How does any of this relate to neuro & psych?
Well, people go to casinos all the time, so there’s that. In a much more real sense, we’re faced with choices with unknown outcomes all the time, and we have to 1. make decisions based on our expectations of the outcomes, then 2. learn from the outcomes of our decisions. One of the early (but also foundational) models of this is the RescorlaWagner model, which posits that animals only learn when events violate their expectations (or when their predictions are off). Their model was meant to account for blocking: the phenomenon where if an animal learns a relationship between a stimulus and a reward, that learned relationship blocks it from learning a relationship between any new stimuli presented alongside the stimuli with the learned relationships. The learning here is very similar to that in the bandit problem; the model updates its internal state values through a scaled prediction error.

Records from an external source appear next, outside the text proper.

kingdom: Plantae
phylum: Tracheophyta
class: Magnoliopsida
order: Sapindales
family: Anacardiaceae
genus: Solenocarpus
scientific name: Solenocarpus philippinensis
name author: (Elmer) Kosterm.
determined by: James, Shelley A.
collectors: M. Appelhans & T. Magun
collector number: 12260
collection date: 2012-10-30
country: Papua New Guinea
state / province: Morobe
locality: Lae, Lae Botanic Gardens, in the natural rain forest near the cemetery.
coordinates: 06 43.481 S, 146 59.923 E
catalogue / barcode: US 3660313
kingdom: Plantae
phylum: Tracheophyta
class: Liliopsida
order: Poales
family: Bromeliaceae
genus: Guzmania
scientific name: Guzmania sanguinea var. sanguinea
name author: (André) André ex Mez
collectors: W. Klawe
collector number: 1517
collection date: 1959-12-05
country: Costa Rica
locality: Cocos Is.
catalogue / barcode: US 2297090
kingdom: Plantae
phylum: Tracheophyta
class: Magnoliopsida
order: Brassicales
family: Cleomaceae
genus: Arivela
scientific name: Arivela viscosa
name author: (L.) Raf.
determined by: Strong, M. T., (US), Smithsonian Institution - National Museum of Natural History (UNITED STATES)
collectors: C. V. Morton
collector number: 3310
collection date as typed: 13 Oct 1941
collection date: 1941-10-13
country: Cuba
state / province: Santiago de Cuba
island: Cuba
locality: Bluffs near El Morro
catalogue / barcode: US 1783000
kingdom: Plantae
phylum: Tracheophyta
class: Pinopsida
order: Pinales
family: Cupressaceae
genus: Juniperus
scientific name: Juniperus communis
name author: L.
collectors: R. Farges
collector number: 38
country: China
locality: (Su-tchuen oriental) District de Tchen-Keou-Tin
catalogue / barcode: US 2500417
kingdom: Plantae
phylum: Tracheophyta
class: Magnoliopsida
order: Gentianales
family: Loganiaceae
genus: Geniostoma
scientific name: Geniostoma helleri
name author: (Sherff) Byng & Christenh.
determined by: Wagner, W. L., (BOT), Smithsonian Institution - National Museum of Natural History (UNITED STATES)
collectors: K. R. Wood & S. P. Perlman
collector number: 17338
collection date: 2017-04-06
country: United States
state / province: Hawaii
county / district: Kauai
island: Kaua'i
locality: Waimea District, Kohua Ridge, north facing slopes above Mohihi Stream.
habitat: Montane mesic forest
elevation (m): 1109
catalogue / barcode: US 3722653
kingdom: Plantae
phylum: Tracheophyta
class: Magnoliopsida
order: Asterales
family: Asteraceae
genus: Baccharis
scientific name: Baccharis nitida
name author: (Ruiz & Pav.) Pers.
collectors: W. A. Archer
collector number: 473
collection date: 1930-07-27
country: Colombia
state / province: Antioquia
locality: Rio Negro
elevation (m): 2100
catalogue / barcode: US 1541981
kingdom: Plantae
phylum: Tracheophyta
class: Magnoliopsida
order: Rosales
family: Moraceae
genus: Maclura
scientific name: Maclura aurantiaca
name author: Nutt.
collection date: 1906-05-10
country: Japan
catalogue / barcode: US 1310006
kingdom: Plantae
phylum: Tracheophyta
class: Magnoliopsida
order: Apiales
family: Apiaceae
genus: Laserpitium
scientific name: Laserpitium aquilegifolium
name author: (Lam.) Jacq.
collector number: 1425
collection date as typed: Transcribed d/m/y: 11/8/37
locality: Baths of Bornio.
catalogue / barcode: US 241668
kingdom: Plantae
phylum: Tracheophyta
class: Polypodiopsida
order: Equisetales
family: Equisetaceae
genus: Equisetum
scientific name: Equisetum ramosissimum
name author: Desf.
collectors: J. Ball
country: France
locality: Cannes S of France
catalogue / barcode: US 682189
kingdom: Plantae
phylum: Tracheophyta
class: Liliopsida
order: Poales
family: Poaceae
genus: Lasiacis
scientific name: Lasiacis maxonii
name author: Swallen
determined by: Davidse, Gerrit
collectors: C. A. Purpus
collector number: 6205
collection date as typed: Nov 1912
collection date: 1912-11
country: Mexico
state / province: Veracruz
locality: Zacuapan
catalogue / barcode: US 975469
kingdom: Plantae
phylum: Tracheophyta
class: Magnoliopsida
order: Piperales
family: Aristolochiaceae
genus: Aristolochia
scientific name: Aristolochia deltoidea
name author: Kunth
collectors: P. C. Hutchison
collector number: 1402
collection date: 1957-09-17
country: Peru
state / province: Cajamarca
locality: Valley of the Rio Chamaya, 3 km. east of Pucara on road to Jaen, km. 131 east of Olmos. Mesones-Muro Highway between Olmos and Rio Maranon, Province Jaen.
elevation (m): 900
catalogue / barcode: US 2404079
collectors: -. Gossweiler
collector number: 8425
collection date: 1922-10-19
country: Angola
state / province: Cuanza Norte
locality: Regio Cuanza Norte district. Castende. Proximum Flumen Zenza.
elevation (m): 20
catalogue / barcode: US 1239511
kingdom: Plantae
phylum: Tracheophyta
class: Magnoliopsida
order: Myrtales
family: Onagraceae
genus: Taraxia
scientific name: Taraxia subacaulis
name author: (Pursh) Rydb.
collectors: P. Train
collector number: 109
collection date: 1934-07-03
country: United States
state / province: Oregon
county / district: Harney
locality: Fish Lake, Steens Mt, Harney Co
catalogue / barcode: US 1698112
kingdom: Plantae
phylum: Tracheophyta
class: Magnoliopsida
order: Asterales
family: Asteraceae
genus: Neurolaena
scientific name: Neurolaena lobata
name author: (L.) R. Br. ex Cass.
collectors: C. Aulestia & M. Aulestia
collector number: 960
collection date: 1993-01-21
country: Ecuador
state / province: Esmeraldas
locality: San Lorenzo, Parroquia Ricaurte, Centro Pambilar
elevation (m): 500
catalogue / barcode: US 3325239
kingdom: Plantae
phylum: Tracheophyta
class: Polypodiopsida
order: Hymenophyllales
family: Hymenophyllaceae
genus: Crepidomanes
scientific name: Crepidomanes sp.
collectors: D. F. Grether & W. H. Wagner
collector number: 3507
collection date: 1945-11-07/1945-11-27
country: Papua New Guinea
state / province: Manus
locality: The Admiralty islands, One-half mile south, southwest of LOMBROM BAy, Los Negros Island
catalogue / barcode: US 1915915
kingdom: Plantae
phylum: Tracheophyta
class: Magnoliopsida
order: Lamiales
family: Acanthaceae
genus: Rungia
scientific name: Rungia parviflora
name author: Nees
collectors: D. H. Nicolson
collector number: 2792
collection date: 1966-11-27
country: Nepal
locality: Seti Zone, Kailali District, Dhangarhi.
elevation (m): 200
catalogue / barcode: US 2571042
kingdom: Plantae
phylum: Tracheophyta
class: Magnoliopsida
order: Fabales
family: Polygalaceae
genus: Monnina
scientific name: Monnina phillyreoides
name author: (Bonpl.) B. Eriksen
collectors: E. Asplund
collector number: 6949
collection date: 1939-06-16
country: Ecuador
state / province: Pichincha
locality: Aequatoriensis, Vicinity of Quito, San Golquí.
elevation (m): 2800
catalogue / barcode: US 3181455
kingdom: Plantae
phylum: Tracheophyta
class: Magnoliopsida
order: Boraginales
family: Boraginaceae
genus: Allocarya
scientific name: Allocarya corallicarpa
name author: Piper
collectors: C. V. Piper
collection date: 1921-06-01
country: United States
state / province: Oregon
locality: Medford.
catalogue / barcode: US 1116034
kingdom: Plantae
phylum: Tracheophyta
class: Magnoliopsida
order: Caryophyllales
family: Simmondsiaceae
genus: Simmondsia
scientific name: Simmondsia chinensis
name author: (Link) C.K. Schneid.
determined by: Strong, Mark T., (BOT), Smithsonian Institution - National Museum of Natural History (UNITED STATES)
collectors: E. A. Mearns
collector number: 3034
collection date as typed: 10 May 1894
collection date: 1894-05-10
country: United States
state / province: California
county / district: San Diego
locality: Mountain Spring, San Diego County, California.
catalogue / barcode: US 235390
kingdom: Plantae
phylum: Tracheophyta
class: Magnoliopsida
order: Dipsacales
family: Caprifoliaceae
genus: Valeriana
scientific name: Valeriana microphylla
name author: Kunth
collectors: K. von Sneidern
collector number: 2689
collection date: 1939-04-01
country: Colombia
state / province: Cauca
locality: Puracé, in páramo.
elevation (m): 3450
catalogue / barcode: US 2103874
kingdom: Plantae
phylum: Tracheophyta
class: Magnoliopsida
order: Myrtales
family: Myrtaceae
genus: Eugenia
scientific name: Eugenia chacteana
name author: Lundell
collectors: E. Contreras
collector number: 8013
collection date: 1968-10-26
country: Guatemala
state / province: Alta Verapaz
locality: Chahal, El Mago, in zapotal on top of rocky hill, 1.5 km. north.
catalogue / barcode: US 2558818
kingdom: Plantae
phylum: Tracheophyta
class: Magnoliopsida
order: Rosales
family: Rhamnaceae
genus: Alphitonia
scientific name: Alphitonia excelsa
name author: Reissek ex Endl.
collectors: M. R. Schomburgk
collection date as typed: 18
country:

This kind of psychological process is mirrored in the activity of dopamine (DA) neurons as well! The classic Wolfram Shultz experiments detailed how DA neurons phasically adjust their firing rates based not just on reward, but on the difference between the received reward and expected reward. Much of the work in psych and neuro on learning has been built off of this concept. The errors in this model are specifically TemporalDifference (TD) Errors: prediction errors in the model are assigned to stimuli nearby in time. There are more details there, but we don’t have enough time to cover them here.